Now i have to make a function for division where it always rounds down, since i dont care about the sign, i just want the origin to be 0 :c
Discuss
Posted 11 January 2013 - 10:51 AM
Now i have to make a function for division where it always rounds down, since i dont care about the sign, i just want the origin to be 0 :c
Discuss
Posted 11 January 2013 - 11:05 AM
Maybe it's wired that way.
And because of that it will never be changed and will continue to annoy people who assume it to always round down because it feels logical in this context. :C
Posted 11 January 2013 - 11:17 AM
http://en.cppreference.com/w/cpp/numeric/math/floor
Actually i didnt end up using that because its the rounding after division, what i do is check if the signs of a and b are different and if yes i subtract 1.
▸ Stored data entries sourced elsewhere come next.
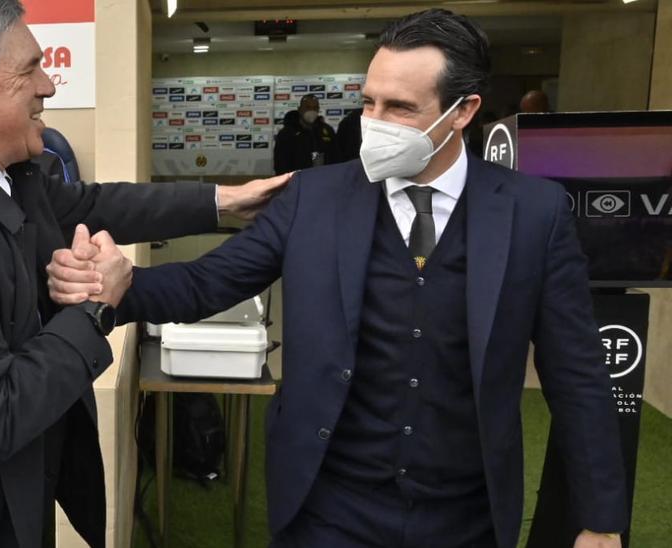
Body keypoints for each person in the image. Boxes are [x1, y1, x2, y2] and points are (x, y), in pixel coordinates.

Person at [48, 9, 625, 548]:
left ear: (464, 112)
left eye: (400, 108)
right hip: (328, 506)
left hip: (466, 513)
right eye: (368, 101)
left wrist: (600, 520)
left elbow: (576, 374)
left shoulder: (534, 214)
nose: (372, 123)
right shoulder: (314, 198)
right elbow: (209, 282)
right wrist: (120, 288)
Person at [0, 1, 290, 546]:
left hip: (14, 492)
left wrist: (225, 200)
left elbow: (98, 205)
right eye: (29, 69)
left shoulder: (0, 173)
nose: (48, 86)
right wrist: (94, 307)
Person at [272, 93, 337, 174]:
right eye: (308, 107)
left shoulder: (327, 130)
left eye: (315, 108)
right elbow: (280, 164)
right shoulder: (287, 133)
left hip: (323, 180)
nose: (312, 111)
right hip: (296, 182)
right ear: (300, 109)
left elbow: (335, 158)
The reason why this caused problems was that i was treating the integer just like it wasnt signed (for coordinates on a map, i had the precise coord and had to divide to get the chunk coord), which caused problems with the rounding direction changing at the origin, making the 0 chunk twice bigger than the other ones.
Posted 11 January 2013 - 11:18 AM
Posted 11 January 2013 - 11:34 AM
Yeah, it's called truncating.
If you're always dividing by a power of two, you can use arithmetic bitshifts, they always round down (floor).
Alternatively, you can use this function for flooring arbitrary denominators:
inline int floor_div(int a_numerator, int a_denominator)
{
return (a_numerator / a_denominator) + ((a_numerator % a_denominator) >> 31);
}
Posted 11 January 2013 - 02:30 PM
If integer division didn't round towards zero, it would be inconsistent with the mathematical definition of integer division, and a lot of number theoretical code would have weird +1's and -1's everywhere, which sucks. I like it the way it is, and it's never gotten in my way.
Posted 14 January 2013 - 10:08 PM
Posted 14 January 2013 - 10:59 PM
Sounds like someone has inconveniently defined an origin.
How so? Using 0 as an origin is pretty common.